I’ve had the strangest week.
It began with me breaking a world record.
It ended with me being told I may need major surgery on my back.*
Inbetween, to my complete and utter amazement, I met the driver of that 1972 Dodge Challenger I’ve been raving about on this blog for the last few days.
I did say it was a strange week…
*I’d like to point out that the two events are in no way related.
So Total Film threw a 10th birthday bash at the Cafe De Paris in Leicester Square on Wednesday night and Nathan Fillion was a Celebrity Guest. I had ABSOLUTELY NO IDEA he was due to turn up until the day before the party, which was when I went over to someone on the magazine and asked if they’d seen any episodes of Drive yet and they said, “Isn’t that Fillion bloke in that? He’s coming to our party tomorrow.”
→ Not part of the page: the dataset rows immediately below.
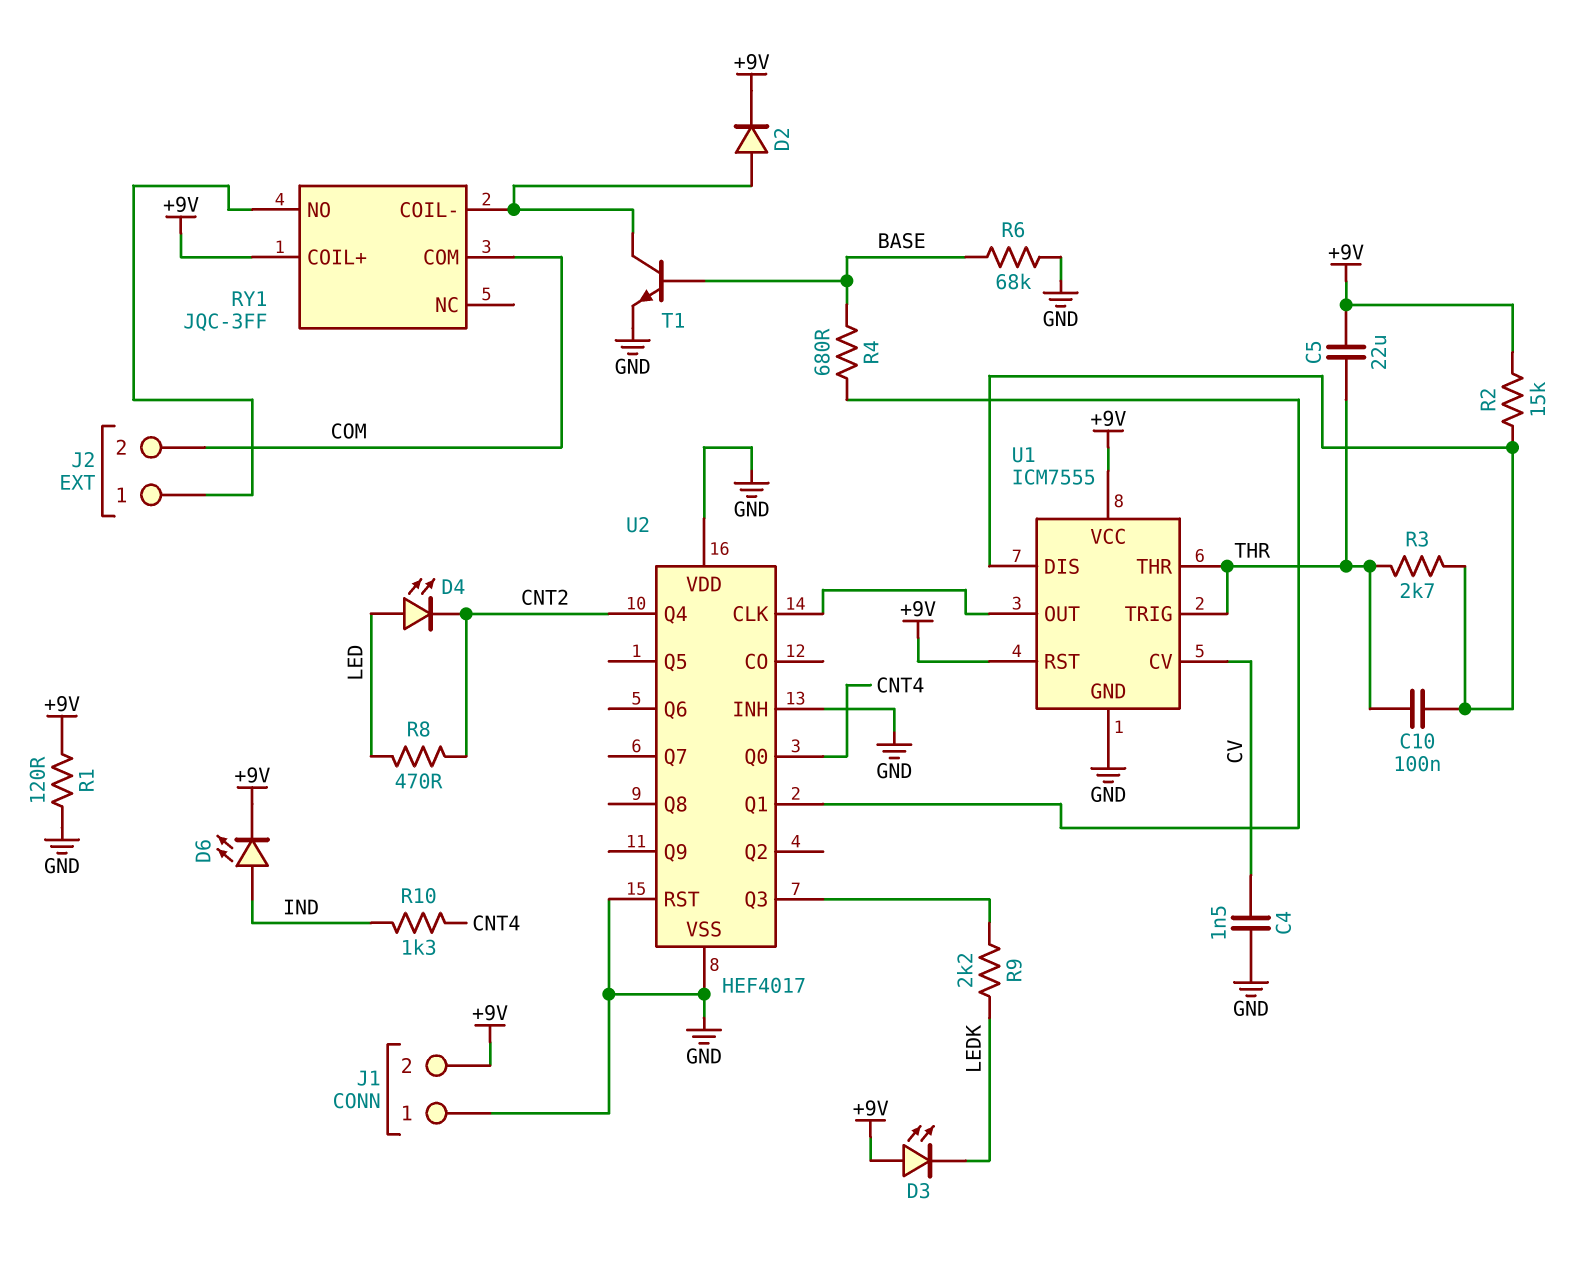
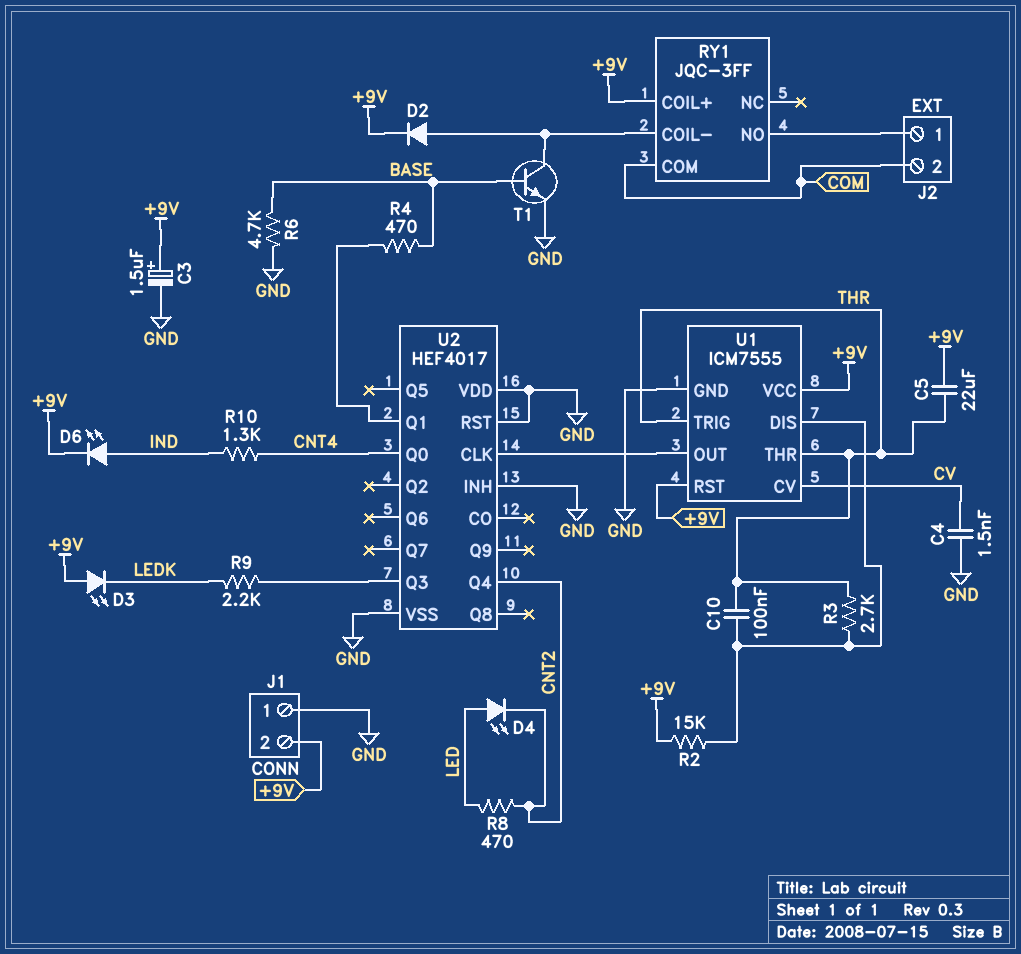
C3: none -> 1.5uF (plus +9V, minus GND)
R1: 120 (+9V, GND) -> none
R4: 680 (BASE, U2/Q1) -> 470 (BASE, U2/Q1)
R6: 68k (BASE, GND) -> 4.7k (BASE, GND)

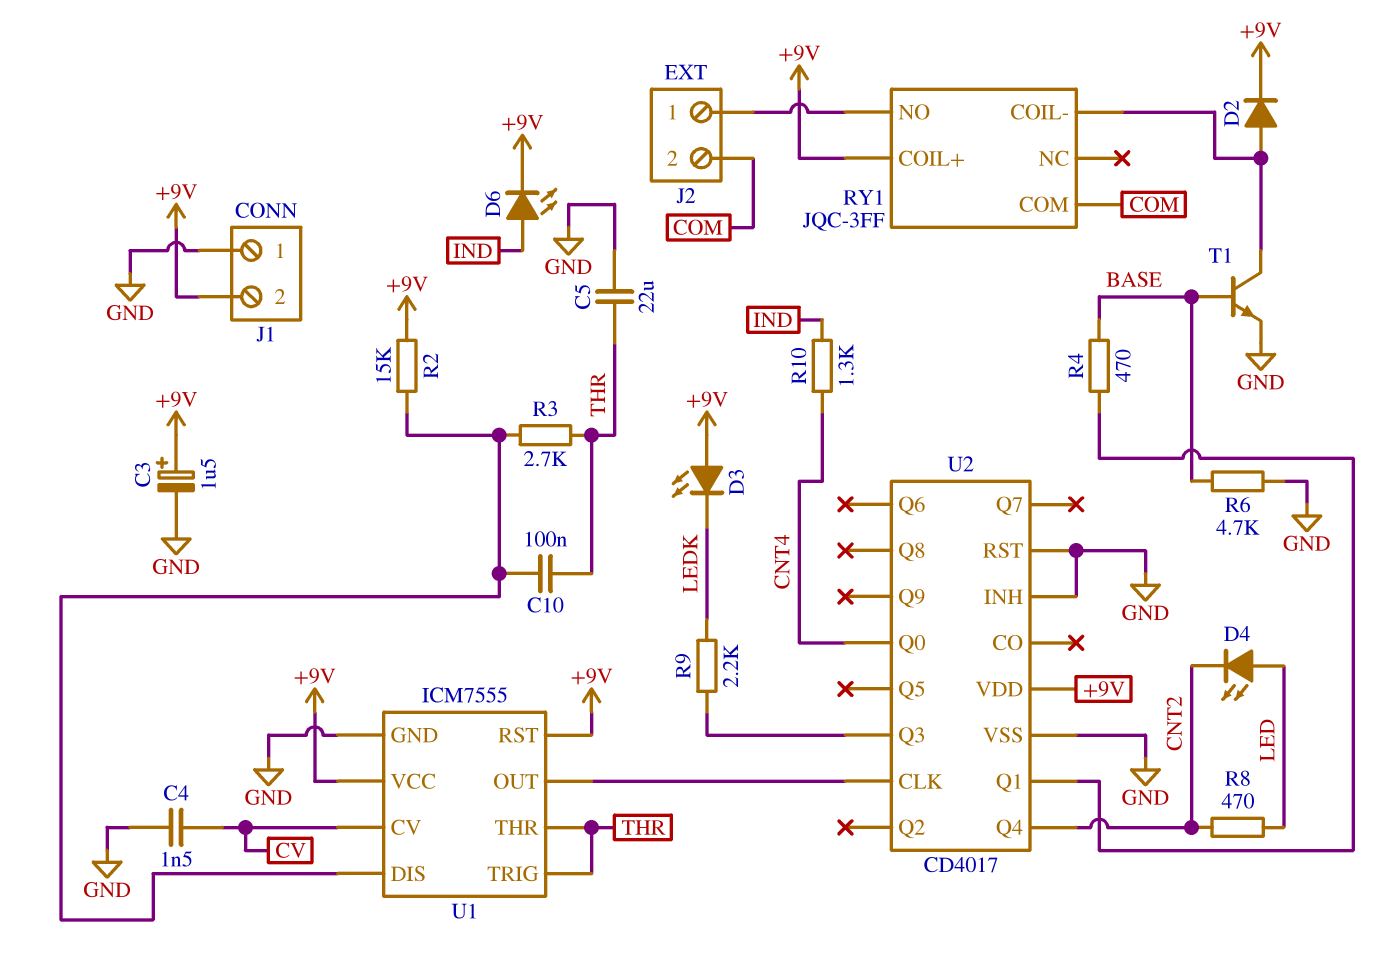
C5: 22uF (+9V, THR) -> 22uF (GND, THR)
U2: HEF4017 -> CD4017
U2 pin VDD: GND -> +9V

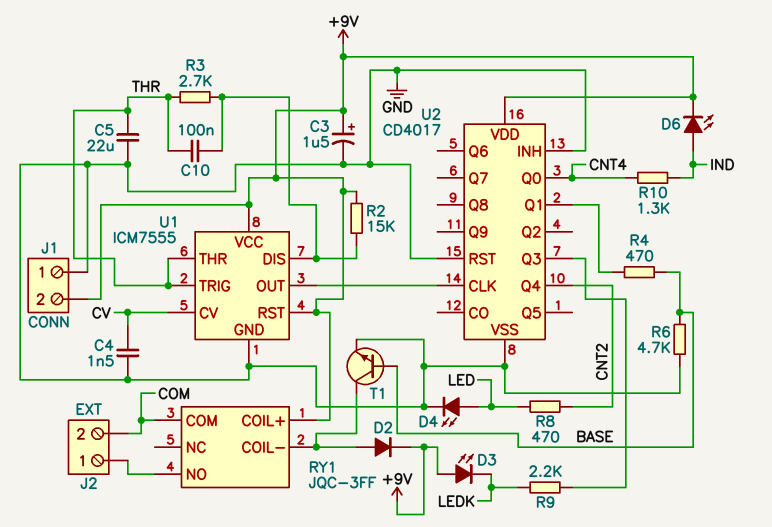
D4: LED (A LED, K CNT2) -> LED (A LED, K GND)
Now, considering that I’d just discovered Nathan’s MySpace site and friended it, fallen in love with his new show and fallen even more in love with his new car, I call that coincidence rather serendipitous. There may have been squeaking. I won’t confirm or deny it. I’m sure you’ll agree, though, that it was a fairly squeaksome moment.
The party was excellent: huge, great fun and vastly entertaining. As, indeed, was Mr Fillion himself. It’s such a cliche to say the words “Nathan Fillion” and follow them with “…is a very nice man”, but he is! He’s also drop-dead gorgeous, effortlessly charming and looks thrilled to bits if you show him you have a photo of his 1972 Dodge Challenger as your phone wallpaper. He’ll also take you to one side and regale you with the hundreds of behind-the-scenes shots from Drive on his digital camera. And then he’ll show you some pics of him and Joss Whedon, Amy Acker and Summer Glau, then a few of his house (oooh, nice) and, inexplicably, his hotel room, of which he was hugely enamoured. Well, it was rather posh.
Unfortunately for both Nathan and all fans of Drive, the show was cancelled by Fox in the US that day (possibly while its star was actually at the party). I’m not happy, and I’m sure he’s not happy, and I hope Fox will never be happy again because they don’t deserve to be. I swear, the American public do nothing except watch television but if you wave something as original and cool as Drive in front of their noses, they yawn and turn over to American Idol. What. Is. Their. Problem?
It’s not like we’re not used to it, though. Firefly, anyone? Poor Nathan. It’s starting to be a trend…
In happier news, I’m officially a record breaker!
Last week I joined 5,567 others in Trafalgar Square to, uh, bang coconuts together in full view of the Guinness Book of Records. It was on behalf of the musical Spamalot and we were egged on by the cast of the show, London’s Mayor Ken Livingstone, Terry Jones and Terry Gilliam. I was right at the front and am actually visible in this picture, but sadly I’m very small so you’ll have to take my word for it:
I swear, you’ve never heard LOUD until you’ve heard over 5,000 people banging coconut shells together to the tune of “Always Look On The Bright Side Of Life”. I’d also like to point out that the best part of the entire evening – excusing breaking a freakin’ world record, huzzah! – was when Terry Jones walked onstage and the guy next to me yelled out, “He’s not the Messiah!”
Ah, Monty Python quotes. I want one on my headstone. Although “Dinsdale!” might look rather incongruous.
Oh yeah, and the back surgery? Sucks. I need an MRI scan first, so it’s not 100% yet, but until then I’ll keep my fingers crossed. Bizarrely, as I limped back from my hospital appointment, my local Tescos burnt down and the sight of the firefighters cheered me up quite a bit.
Did I mention I’ve had a strange week?